Le présent arrêt sera opposable à l’AGS CGEA d’Ile de France Ouest.
Les dépens seront fixés au passif de la liquidation judiciaire de la société Lorenzi sans pouvoir être garantis par l’AGS, le jugement étant infirmé de ce chef, et seront employés en frais privilégiés de liquidation.

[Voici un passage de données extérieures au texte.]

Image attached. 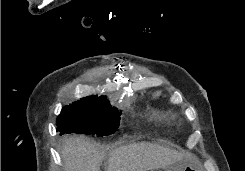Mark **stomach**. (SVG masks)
I'll return each instance as SVG.
<instances>
[{"instance_id":"obj_1","label":"stomach","mask_w":245,"mask_h":171,"mask_svg":"<svg viewBox=\"0 0 245 171\" xmlns=\"http://www.w3.org/2000/svg\"><path fill=\"white\" fill-rule=\"evenodd\" d=\"M159 171H197L191 163L184 162L178 166H169Z\"/></svg>"}]
</instances>
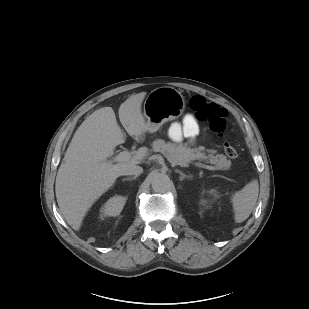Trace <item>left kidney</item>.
I'll return each instance as SVG.
<instances>
[{
  "label": "left kidney",
  "instance_id": "5707ae66",
  "mask_svg": "<svg viewBox=\"0 0 309 309\" xmlns=\"http://www.w3.org/2000/svg\"><path fill=\"white\" fill-rule=\"evenodd\" d=\"M202 204L205 205V204H206V201L202 200Z\"/></svg>",
  "mask_w": 309,
  "mask_h": 309
}]
</instances>
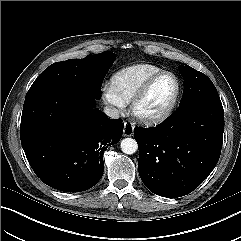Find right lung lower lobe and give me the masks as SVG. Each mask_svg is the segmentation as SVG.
Here are the masks:
<instances>
[{
    "mask_svg": "<svg viewBox=\"0 0 241 241\" xmlns=\"http://www.w3.org/2000/svg\"><path fill=\"white\" fill-rule=\"evenodd\" d=\"M95 99L69 81L48 82L27 92L21 144L31 168L46 185L81 192L101 179L103 153L120 141L124 125L96 109Z\"/></svg>",
    "mask_w": 241,
    "mask_h": 241,
    "instance_id": "1",
    "label": "right lung lower lobe"
}]
</instances>
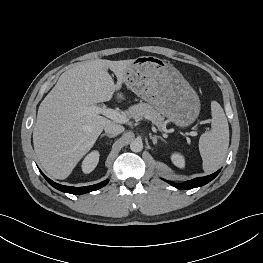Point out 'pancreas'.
Returning <instances> with one entry per match:
<instances>
[{
  "label": "pancreas",
  "mask_w": 263,
  "mask_h": 263,
  "mask_svg": "<svg viewBox=\"0 0 263 263\" xmlns=\"http://www.w3.org/2000/svg\"><path fill=\"white\" fill-rule=\"evenodd\" d=\"M128 115L133 118L140 116L150 119L158 128L164 127V118L151 105L140 102L129 108Z\"/></svg>",
  "instance_id": "pancreas-1"
}]
</instances>
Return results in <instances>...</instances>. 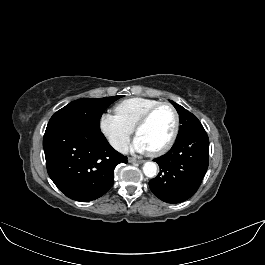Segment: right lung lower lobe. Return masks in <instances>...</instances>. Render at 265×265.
<instances>
[{"label":"right lung lower lobe","instance_id":"obj_1","mask_svg":"<svg viewBox=\"0 0 265 265\" xmlns=\"http://www.w3.org/2000/svg\"><path fill=\"white\" fill-rule=\"evenodd\" d=\"M43 148L52 181L67 197L80 202L105 194L113 185L116 165L127 163L101 130L70 121L48 123Z\"/></svg>","mask_w":265,"mask_h":265}]
</instances>
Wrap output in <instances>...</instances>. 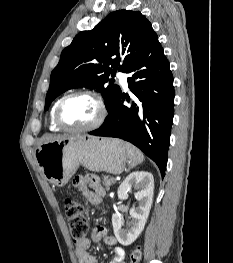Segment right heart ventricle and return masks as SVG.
<instances>
[{"label":"right heart ventricle","instance_id":"1","mask_svg":"<svg viewBox=\"0 0 233 263\" xmlns=\"http://www.w3.org/2000/svg\"><path fill=\"white\" fill-rule=\"evenodd\" d=\"M61 100L58 99L52 106L51 110H50V113H49V127L52 131H60L61 128L56 124L55 122V111H56V107L59 103V101Z\"/></svg>","mask_w":233,"mask_h":263}]
</instances>
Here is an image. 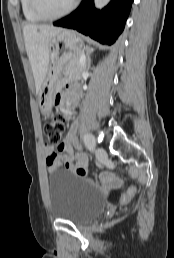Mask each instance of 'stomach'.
I'll return each mask as SVG.
<instances>
[{
  "label": "stomach",
  "mask_w": 174,
  "mask_h": 258,
  "mask_svg": "<svg viewBox=\"0 0 174 258\" xmlns=\"http://www.w3.org/2000/svg\"><path fill=\"white\" fill-rule=\"evenodd\" d=\"M82 41L74 31L62 30L49 41L50 67L39 91V107L44 116L51 113L53 95L64 65L82 54Z\"/></svg>",
  "instance_id": "obj_1"
}]
</instances>
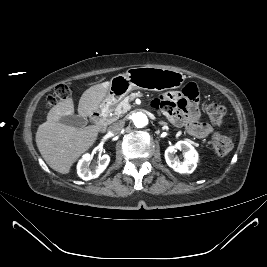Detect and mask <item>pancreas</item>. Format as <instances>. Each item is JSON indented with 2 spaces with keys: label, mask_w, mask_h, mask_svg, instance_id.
Returning a JSON list of instances; mask_svg holds the SVG:
<instances>
[{
  "label": "pancreas",
  "mask_w": 267,
  "mask_h": 267,
  "mask_svg": "<svg viewBox=\"0 0 267 267\" xmlns=\"http://www.w3.org/2000/svg\"><path fill=\"white\" fill-rule=\"evenodd\" d=\"M132 96H126L122 101H120L115 106L111 107L108 111V121H116L120 117H122L129 109V107H125L131 100Z\"/></svg>",
  "instance_id": "1"
}]
</instances>
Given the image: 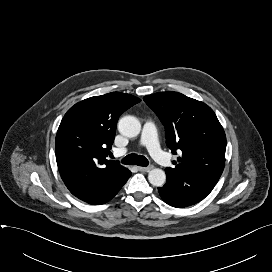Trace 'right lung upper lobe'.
Segmentation results:
<instances>
[{
    "instance_id": "obj_1",
    "label": "right lung upper lobe",
    "mask_w": 272,
    "mask_h": 272,
    "mask_svg": "<svg viewBox=\"0 0 272 272\" xmlns=\"http://www.w3.org/2000/svg\"><path fill=\"white\" fill-rule=\"evenodd\" d=\"M140 101L130 94L111 92L85 99L66 112L56 135V161L66 187L80 200H98L130 174L106 157L118 118Z\"/></svg>"
}]
</instances>
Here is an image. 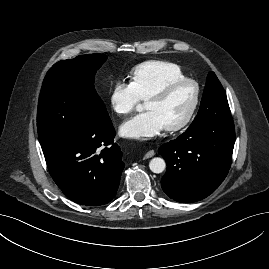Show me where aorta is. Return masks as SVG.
<instances>
[{"mask_svg": "<svg viewBox=\"0 0 269 269\" xmlns=\"http://www.w3.org/2000/svg\"><path fill=\"white\" fill-rule=\"evenodd\" d=\"M149 168L153 173H162L166 168L164 159L160 157L153 158L149 163Z\"/></svg>", "mask_w": 269, "mask_h": 269, "instance_id": "762f6f07", "label": "aorta"}]
</instances>
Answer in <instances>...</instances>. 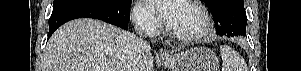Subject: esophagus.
<instances>
[{
    "mask_svg": "<svg viewBox=\"0 0 301 71\" xmlns=\"http://www.w3.org/2000/svg\"><path fill=\"white\" fill-rule=\"evenodd\" d=\"M159 55L162 57V58H168L169 57V53L165 50H160L159 51Z\"/></svg>",
    "mask_w": 301,
    "mask_h": 71,
    "instance_id": "34e87169",
    "label": "esophagus"
}]
</instances>
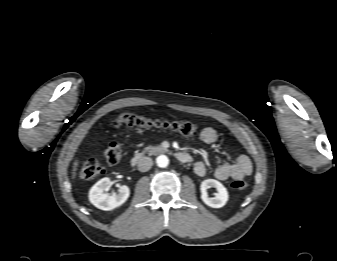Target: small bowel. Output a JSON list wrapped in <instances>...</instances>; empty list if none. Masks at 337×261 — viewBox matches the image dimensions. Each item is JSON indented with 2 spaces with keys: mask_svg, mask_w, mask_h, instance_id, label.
I'll use <instances>...</instances> for the list:
<instances>
[{
  "mask_svg": "<svg viewBox=\"0 0 337 261\" xmlns=\"http://www.w3.org/2000/svg\"><path fill=\"white\" fill-rule=\"evenodd\" d=\"M199 138L206 144H213L218 139V133L215 129L206 127L202 129ZM252 170L253 166L249 157L239 154L234 157L232 163H224L219 165L214 171V176L221 181L227 180L229 178L241 179L249 176L252 173ZM194 171L198 176L203 177L207 174L206 165L199 161L195 164Z\"/></svg>",
  "mask_w": 337,
  "mask_h": 261,
  "instance_id": "c3829d8e",
  "label": "small bowel"
}]
</instances>
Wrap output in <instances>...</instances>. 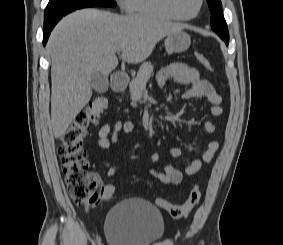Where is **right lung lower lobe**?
Listing matches in <instances>:
<instances>
[{
    "label": "right lung lower lobe",
    "mask_w": 283,
    "mask_h": 245,
    "mask_svg": "<svg viewBox=\"0 0 283 245\" xmlns=\"http://www.w3.org/2000/svg\"><path fill=\"white\" fill-rule=\"evenodd\" d=\"M68 14V13H67ZM66 14L63 15H59L53 18H50L48 20H44V29H43V44L45 45L49 35L52 31V29L54 28V26L57 24V22Z\"/></svg>",
    "instance_id": "right-lung-lower-lobe-1"
}]
</instances>
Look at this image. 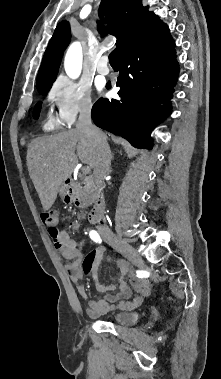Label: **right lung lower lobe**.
<instances>
[{
  "mask_svg": "<svg viewBox=\"0 0 221 379\" xmlns=\"http://www.w3.org/2000/svg\"><path fill=\"white\" fill-rule=\"evenodd\" d=\"M169 29L160 23L119 55L120 99H99L96 126L121 135L134 147L151 149V129L170 114L179 65ZM110 88V86H107ZM169 108H168V107Z\"/></svg>",
  "mask_w": 221,
  "mask_h": 379,
  "instance_id": "right-lung-lower-lobe-1",
  "label": "right lung lower lobe"
}]
</instances>
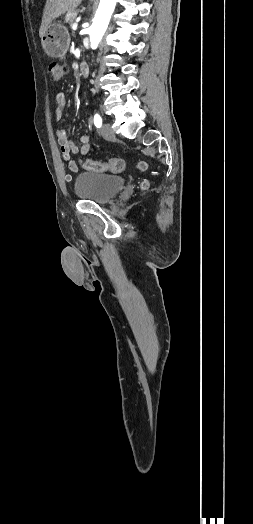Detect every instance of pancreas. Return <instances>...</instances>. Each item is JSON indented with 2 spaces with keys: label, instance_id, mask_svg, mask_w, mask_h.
<instances>
[{
  "label": "pancreas",
  "instance_id": "1",
  "mask_svg": "<svg viewBox=\"0 0 253 524\" xmlns=\"http://www.w3.org/2000/svg\"><path fill=\"white\" fill-rule=\"evenodd\" d=\"M76 17L77 13L75 11L68 12L65 16V22L69 23L70 25H73Z\"/></svg>",
  "mask_w": 253,
  "mask_h": 524
}]
</instances>
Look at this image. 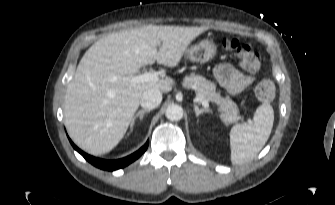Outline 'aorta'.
Here are the masks:
<instances>
[{
	"label": "aorta",
	"mask_w": 335,
	"mask_h": 205,
	"mask_svg": "<svg viewBox=\"0 0 335 205\" xmlns=\"http://www.w3.org/2000/svg\"><path fill=\"white\" fill-rule=\"evenodd\" d=\"M165 114L170 121H179L183 117V109L177 104H172L167 107Z\"/></svg>",
	"instance_id": "obj_1"
}]
</instances>
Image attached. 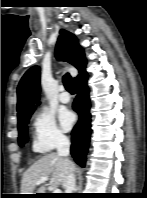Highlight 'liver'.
Wrapping results in <instances>:
<instances>
[{
  "instance_id": "6515ba94",
  "label": "liver",
  "mask_w": 147,
  "mask_h": 198,
  "mask_svg": "<svg viewBox=\"0 0 147 198\" xmlns=\"http://www.w3.org/2000/svg\"><path fill=\"white\" fill-rule=\"evenodd\" d=\"M75 170V165H69L58 153H49L37 160L25 173L21 181V194H34L36 182L42 177H50V186L58 187L66 182L69 171ZM46 185L41 186L37 193H45Z\"/></svg>"
}]
</instances>
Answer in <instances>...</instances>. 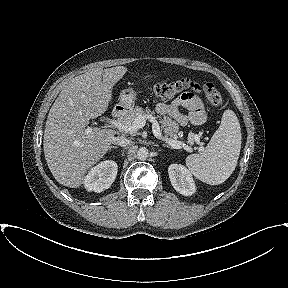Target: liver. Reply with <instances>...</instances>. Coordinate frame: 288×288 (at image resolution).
Masks as SVG:
<instances>
[{"instance_id": "obj_1", "label": "liver", "mask_w": 288, "mask_h": 288, "mask_svg": "<svg viewBox=\"0 0 288 288\" xmlns=\"http://www.w3.org/2000/svg\"><path fill=\"white\" fill-rule=\"evenodd\" d=\"M126 72V67L116 66L78 75L52 105L43 148L47 165L60 184L71 188L81 186L87 171L110 149L116 132L91 128L88 124L107 110L113 86Z\"/></svg>"}]
</instances>
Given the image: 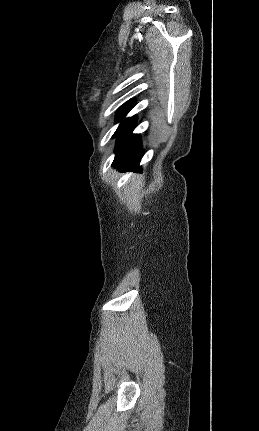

La somme fixée au passif au titre de l’article 700 du code de procédure civile en première instance ne peut être garantie par l’AGS et le jugement est infirmé sur ce point.
PAR CES MOTIFS :
La cour ;
Infirme le jugement entrepris sauf en ce qu’il a :
— fixé au bénéfice de M. [Z] au passif de la liquidation judiciaire de la société Lorenzi une créance de 3.000 euros à titre de dommages-intérêts pour défaut de portabilité de la mutuelle, les dépens de première instance ainsi qu’une somme de 500 euros sur le fondement de l’article 700 du code de procédure civile,
— dit que l’AGS CGEA d’Ile de France Ouest devait garantir la créance indemnitaire de 3.000 euros,
— rejeté la demande de coemploi dirigée contre la société Financière Turenne Lafayette en liquidation :
Statuant à nouveau sur les seuls chefs infirmés :
Dit que les liquidateurs judiciaires de la société Lorenzi ont manqué à leur obligation de rechercher un reclassement au sein du groupe Financière Turenne Lafayette dont dépendait la société Lorenzi ;
Dit que le licenciement est par conséquent sans cause réelle et sérieuse ;
Fixe les créances de M. [Z] au passif de la liquidation judiciaire de la société Lorenzi aux sommes suivantes :
> 3.048,56 euros à titre d’indemnité compensatrice de préavis,
> 304,86 euros au titre des congés payés y afférents,
> 13.718 euros à titre de dommages-intérêts pour licenciement sans cause réelle et sérieuse ;
Rappelle que le jugement du 6 juillet 2017 du tribunal de commerce de Paris ayant prononcé l’ouverture de la procédure collective de la société Lorenzi a arrêté le cours des intérêts légaux et conventionnels en vertu de l’article L.622-28 du code de commerce (par renvoi de l’article L.641-3 du code de commerce pour la liquidation judiciaire);
Dit que les liquidateurs judiciaires de la société Lorenzi devront transmettre à M. [Z] dans le délai de deux mois suivant la signification de la présente décision un certificat de travail et une attestation Pôle emploi devenu France Travail conformes ainsi qu’un bulletin de salaire récapitulatif ;
Dit la présente décision opposable à l’AGS CGEA d’Ile de France Ouest en application des articles L.3253-6 et suivants du code du travail, sa garantie étant plafonnée dans les conditions de l’article D.3253-5 du code du travail ;
Fixe les dépens d’appel au passif de la liquidation judiciaire de la société Lorenzi et dit qu’ils seront employés en frais privilégiés de liquidation ;
Rejette les demandes de garantie formées contre l’AGS au titre des dépens de première instance et d’appel et de la somme due sur le fondement de l’article 700 du code de procédure civile.